Sebenarnya, banyak individu yang berkembang secara normal memiliki fetish tertentu. Jika mereka tidak melaporkan adanya gangguan terkait perilaku fetish, maka individu disebut memiliki fetish, tetapi bukan gangguan fetisistik. Diagnosis hanya diberikan jika individu mengalami kriteria gangguan fetisistik seperti disebutkan dalam DSM 5:
- Memiliki fantasi, dorongan, atau perilaku seksual intens, yang melibatkan penggunaan benda mati atau bagian tubuh manusia non-genital, selama minimal 6 bulan
- Fantasi, dorongan, atau perilaku seksual tersebut menyebabkan tekanan yang signifikan atau merusak fungsi sosial, pekerjaan, atau pribadi
- Objek fetish bukanlah barang yang dipakai dalam cross-dressing, dan bukan merupakan perangkat untuk tujuan stimulasi alat kelamin
Apa penyebabnya?
Fellas mungkin bertanya, apa penyebab gangguan fetisistik? Sayangnya, tidak ada penyebab fetisistik yang dapat dipastikan. Beberapa ahli percaya bahwa fetish berkembang dari pengalaman masa kanak-kanak, saat suatu objek dikaitkan dengan bentuk gairah atau kepuasan seksual. Sementara ahli pembelajaran perilaku berpendapat bahwa anak yang menjadi korban atau pengamat perilaku seksual tak pantas dapat belajar meniru perilaku tersebut.
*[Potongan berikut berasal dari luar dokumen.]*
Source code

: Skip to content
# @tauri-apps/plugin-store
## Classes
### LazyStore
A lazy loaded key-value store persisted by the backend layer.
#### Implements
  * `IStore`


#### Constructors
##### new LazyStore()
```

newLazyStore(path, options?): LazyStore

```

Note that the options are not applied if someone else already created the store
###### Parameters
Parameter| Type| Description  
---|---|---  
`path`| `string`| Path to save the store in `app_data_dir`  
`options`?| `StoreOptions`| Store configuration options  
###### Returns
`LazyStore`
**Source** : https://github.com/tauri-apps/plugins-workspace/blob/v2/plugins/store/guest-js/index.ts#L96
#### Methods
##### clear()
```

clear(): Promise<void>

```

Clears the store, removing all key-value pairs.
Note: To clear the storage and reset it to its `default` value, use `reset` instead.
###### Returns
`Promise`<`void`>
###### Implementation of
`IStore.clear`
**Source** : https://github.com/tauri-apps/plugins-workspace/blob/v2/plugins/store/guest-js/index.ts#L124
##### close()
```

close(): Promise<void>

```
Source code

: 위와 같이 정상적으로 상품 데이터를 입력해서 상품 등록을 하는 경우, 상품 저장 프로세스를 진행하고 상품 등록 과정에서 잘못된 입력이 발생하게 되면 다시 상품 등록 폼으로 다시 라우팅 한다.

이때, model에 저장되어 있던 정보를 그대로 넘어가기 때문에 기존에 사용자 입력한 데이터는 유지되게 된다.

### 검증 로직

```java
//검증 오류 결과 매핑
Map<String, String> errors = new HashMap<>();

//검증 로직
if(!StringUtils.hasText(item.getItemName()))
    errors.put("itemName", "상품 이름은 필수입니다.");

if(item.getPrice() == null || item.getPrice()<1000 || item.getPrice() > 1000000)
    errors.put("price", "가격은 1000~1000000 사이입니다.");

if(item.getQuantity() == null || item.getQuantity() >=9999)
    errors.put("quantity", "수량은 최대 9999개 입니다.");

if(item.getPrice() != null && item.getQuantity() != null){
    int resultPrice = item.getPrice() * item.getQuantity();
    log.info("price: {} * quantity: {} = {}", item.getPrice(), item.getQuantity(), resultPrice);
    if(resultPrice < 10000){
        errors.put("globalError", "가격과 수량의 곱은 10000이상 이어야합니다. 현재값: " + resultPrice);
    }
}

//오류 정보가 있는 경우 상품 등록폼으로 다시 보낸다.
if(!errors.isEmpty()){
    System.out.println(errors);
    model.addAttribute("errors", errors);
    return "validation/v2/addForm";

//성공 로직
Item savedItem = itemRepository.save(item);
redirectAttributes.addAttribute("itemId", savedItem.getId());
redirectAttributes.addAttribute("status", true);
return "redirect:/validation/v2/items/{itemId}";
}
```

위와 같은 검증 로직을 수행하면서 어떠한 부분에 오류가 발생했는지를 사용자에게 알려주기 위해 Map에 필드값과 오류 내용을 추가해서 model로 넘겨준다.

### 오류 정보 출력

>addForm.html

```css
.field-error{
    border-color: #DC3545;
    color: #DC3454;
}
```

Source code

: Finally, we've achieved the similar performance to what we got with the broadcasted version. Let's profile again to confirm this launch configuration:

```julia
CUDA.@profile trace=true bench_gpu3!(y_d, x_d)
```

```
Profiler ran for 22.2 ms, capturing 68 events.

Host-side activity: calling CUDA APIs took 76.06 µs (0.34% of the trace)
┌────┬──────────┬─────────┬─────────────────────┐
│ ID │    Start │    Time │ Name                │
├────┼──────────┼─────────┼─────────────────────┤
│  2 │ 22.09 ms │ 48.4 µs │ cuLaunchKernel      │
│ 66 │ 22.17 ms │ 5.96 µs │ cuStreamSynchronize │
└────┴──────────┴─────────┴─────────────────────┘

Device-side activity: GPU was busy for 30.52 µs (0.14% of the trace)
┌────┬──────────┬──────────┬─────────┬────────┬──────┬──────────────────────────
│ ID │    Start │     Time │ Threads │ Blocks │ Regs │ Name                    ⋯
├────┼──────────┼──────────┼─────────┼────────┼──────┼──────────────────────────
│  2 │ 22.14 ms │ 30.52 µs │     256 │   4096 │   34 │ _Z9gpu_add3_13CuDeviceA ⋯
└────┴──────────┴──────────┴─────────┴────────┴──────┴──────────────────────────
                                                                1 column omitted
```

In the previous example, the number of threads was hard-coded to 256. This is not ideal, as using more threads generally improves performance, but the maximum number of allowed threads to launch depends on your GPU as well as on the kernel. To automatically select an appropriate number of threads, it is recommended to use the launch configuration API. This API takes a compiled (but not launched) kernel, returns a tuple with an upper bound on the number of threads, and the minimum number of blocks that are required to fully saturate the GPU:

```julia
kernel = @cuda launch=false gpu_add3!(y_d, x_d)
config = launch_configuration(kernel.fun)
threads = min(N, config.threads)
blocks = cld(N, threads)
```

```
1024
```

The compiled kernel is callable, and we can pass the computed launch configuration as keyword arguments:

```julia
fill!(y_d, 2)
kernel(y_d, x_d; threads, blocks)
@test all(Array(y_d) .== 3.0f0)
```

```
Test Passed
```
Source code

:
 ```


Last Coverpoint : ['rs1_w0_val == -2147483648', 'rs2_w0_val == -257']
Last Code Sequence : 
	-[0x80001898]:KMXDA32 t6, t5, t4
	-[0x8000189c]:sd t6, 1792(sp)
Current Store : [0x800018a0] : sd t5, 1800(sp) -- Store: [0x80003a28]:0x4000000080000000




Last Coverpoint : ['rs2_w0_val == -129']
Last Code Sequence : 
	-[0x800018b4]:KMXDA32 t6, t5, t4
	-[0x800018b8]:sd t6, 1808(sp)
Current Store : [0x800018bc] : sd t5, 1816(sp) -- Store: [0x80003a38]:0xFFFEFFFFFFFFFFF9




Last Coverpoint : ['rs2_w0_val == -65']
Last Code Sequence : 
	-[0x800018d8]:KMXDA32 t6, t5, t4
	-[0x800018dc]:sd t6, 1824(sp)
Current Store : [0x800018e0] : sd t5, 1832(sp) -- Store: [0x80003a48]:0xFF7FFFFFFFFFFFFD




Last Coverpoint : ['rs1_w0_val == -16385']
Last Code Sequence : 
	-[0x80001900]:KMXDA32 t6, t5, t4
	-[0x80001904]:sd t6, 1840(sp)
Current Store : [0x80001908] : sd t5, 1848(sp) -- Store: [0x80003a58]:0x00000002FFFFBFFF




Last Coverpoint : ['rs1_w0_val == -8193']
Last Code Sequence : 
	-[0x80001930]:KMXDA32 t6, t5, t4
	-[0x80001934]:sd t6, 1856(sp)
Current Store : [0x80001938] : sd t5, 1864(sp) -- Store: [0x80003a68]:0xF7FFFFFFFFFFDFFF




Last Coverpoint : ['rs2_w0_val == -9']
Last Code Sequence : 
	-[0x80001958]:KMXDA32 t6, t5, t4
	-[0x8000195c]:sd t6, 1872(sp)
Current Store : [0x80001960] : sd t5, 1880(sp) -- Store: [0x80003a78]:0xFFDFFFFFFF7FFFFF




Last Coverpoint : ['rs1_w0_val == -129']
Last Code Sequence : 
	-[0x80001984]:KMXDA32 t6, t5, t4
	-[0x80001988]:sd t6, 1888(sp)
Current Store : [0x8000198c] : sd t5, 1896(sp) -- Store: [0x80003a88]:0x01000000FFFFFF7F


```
Ahli lain berpandangan bahwa individu mungkin kehilangan kontak seksual normal, sehingga mencari kepuasan melalui cara yang kurang dapat diterima secara sosial. Dalam kasus yang melibatkan laki-laki, fetisistik mungkin berasal dari keraguan tentang maskulinitas atau ketakutan akan penolakan dan penghinaan. Menurut teori, dengan menggunakan praktik fetisistik dan memiliki kontrol atas benda mati, seseorang dapat mengimbangi perasaan ketidakmampuan dan melindungi dirinya.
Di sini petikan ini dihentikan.